Filing Amicus Brief in Fisher v. University of Texas
University joins research universities in making case for diversity in higher education
EVANSTON, Ill. --- Northwestern University has joined with nine other leading institutions to file an amicus brief with the U.S. Supreme Court in Fisher v. the University of Texas at Austin in support of the university, which considers an applicant’s race among many other factors in its undergraduate admissions process.
Dozens of colleges and universities and educational associations around the country also have filed amicus briefs to make the case for diversity in higher education.
“Admission policies are critical instruments for achieving our educational mission,” said Northwestern University President Morton Schapiro. “In this Supreme Court deliberation, it is important that Northwestern be ‘on the record’ about the connection between these policies and our mission to pursue diversity and institutional excellence.”
The group of amici contends that each institution’s right to define its mission and the means by which to achieve it is at the heart of academic freedom, which is grounded in the First Amendment.

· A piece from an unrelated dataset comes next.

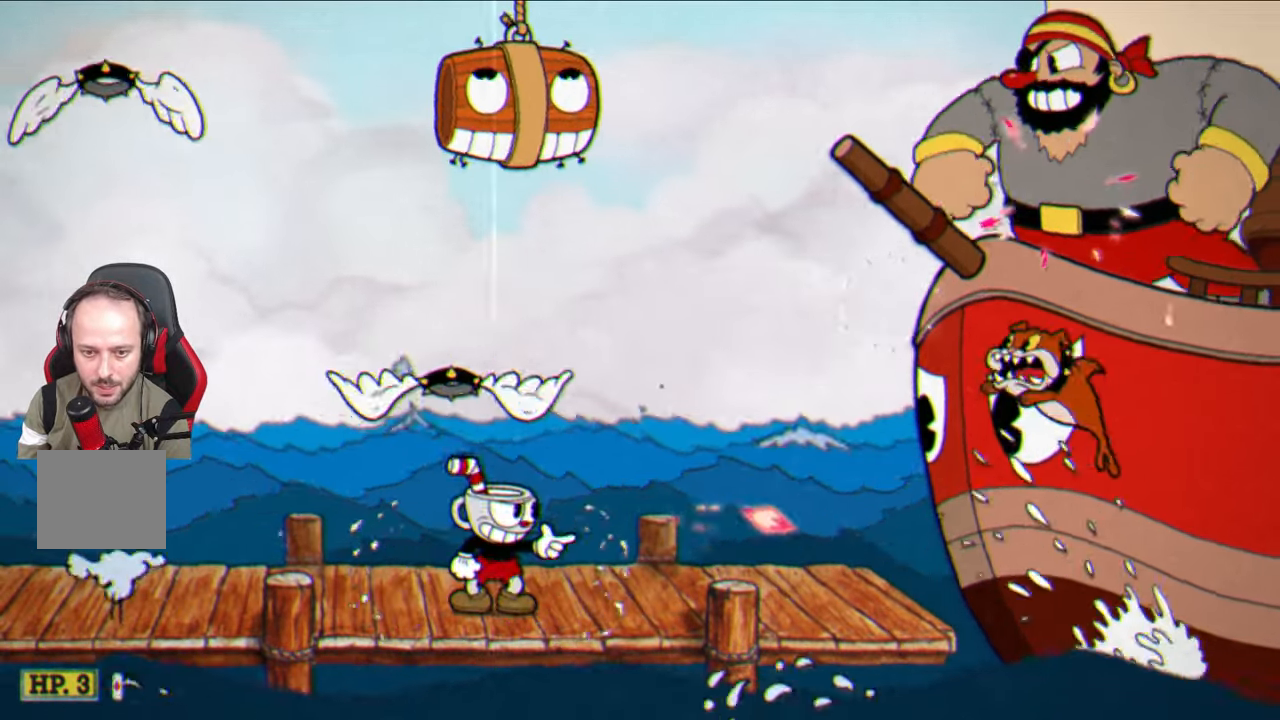
{"buttons": ["SQUARE"], "left_stick": "left", "right_stick": "center", "events": []}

One of the “four essential freedoms” of a university as previously defined by the Supreme Court is the right to determine for itself on academic grounds who may teach, what may be taught, how it shall be taught and who may be admitted to study.
“Along with the other private institutions with whom we have joined, we support the University of Texas in this case before the Supreme Court because we have a compelling interest in a diverse student body,” said Thomas G. Cline, vice president and general counsel at Northwestern. “A diverse student body is essential to the fulfillment of our educational mission.”

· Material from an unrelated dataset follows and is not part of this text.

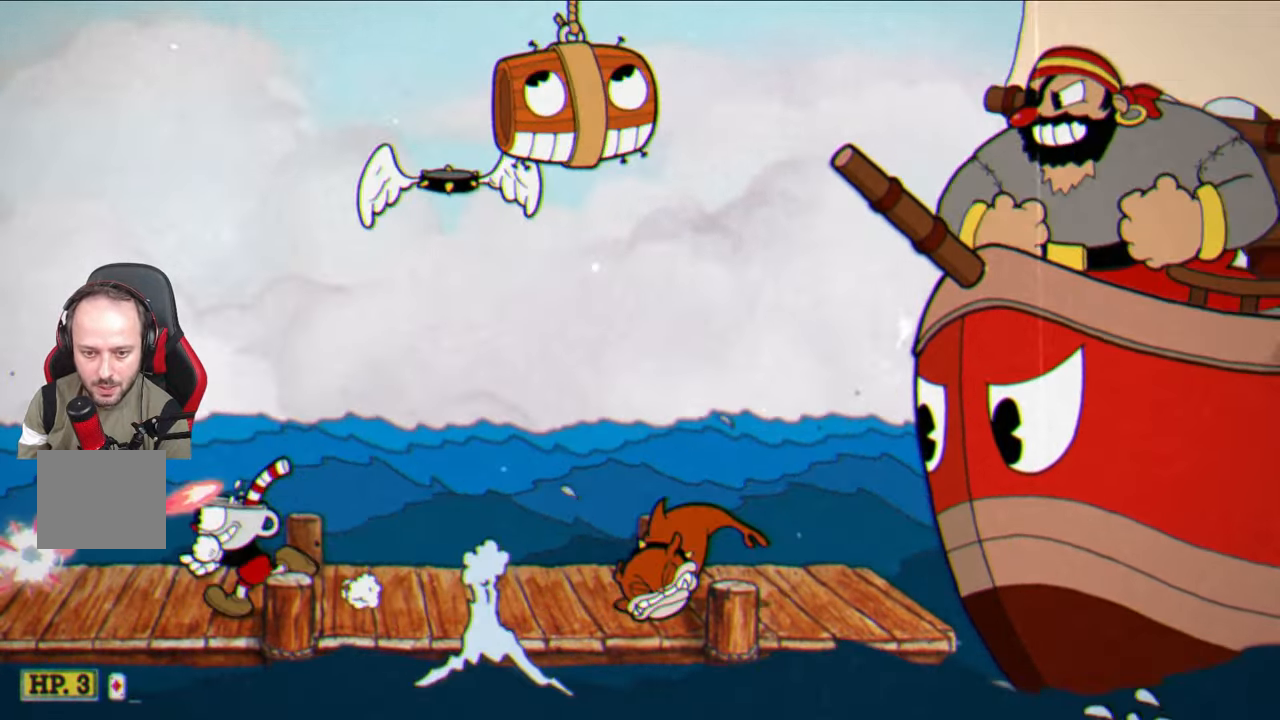
{"buttons": ["SQUARE"], "left_stick": "up-right", "right_stick": "center", "events": [[133, "left_stick", "center"], [200, "CROSS", "down"], [350, "left_stick", "right"], [400, "CROSS", "up"], [450, "left_stick", "up-right"]]}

Abigail Fisher, the plaintiff, argues that the University of Texas’s “Top 10” rule, under which the top 10 percent of every high school graduating class in Texas is offered admission to the university, has created the diverse student body approved by the Supreme Court in 2003 in a case involving the University of Michigan Law School (Grutter v. Bollinger). The University of Texas, therefore, has no constitutional right to consider race as a factor in admissions decisions at all, Fisher argues.
“We respond to that in several ways,” Cline said. “First, we contend that it is not enough to look simply at aggregate numbers. If diverse viewpoints and experiences are important, then diversity must exist in classrooms and fields of study and not just across the student body, as Fisher claims.
“This is particularly true in the STEM fields, where research demonstrates a lack of diversity and in which diversity must exist for the United States to remain competitive,” Cline said. “We also argue that even if the ‘Top 10’ rule is sufficient at the University of Texas, it can’t work for smaller, highly selective private schools like ours that draw students from around the country and the world.”
In the 1978 case of Regents of the University of California v. Bakke and again in the Grutter case, the Supreme Court said that race may not be the sole determinant, but it may be used as a factor in a holistic review of each candidate’s admissions evaluation.
Northwestern and its peer group argue in their brief that they have been doing exactly what the Supreme Court has told them to do and that such a holistic review is the only way to accomplish their diversity goals and advance their missions.
“If we’re doing what we’ve been told to do in earlier cases, then this holistic review is not only constitutionally sound, but an exercise of our academic freedom, and it should be given deference by the court,” said Cline. “In fact, courts couldn’t make the admissions decisions in our stead because of the manner in which our institutions balance multiple factors in each decision.”
Northwestern’s brief was filed jointly with the California Institute of Technology, Carnegie Mellon University, Case Western University, Emory University, George Washington University, Rice University, Tulane University, the University of Rochester and Washington University in St. Louis.
The Supreme Court is scheduled to hear oral arguments Oct. 10.